## Activity
Please show each line of the material below that contains the word "violència".

## Data shown
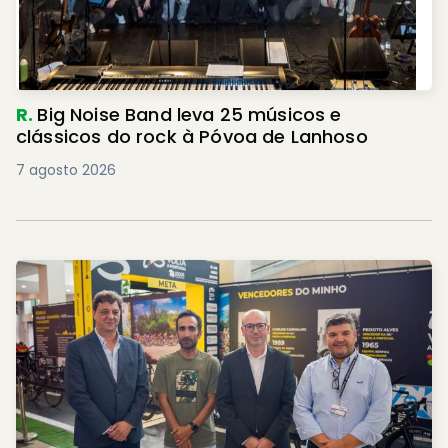
R.
Big Noise Band leva 25 músicos e
clássicos do rock à Póvoa de Lanhoso
7 agosto 2026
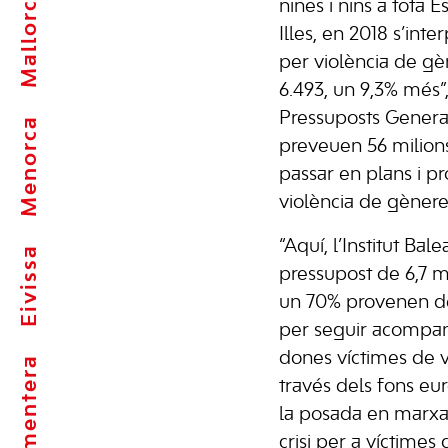
Mallorca
nines i nins a tota 
Illes, en 2018 s’int
per violència de gèn
6.493, un 9,3% més”,
Pressuposts General
Menorca
preveuen 56 milion
passar en plans i p
violència de gènere
“Aquí, l’Institut Bal
Eivissa
pressupost de 6,7 mi
un 70% provenen d
per seguir acompanya
dones víctimes de vi
Formentera
través dels fons eu
la posada en marxa
crisi per a víctimes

## Exercise result
per violència de gèn
violència de gènere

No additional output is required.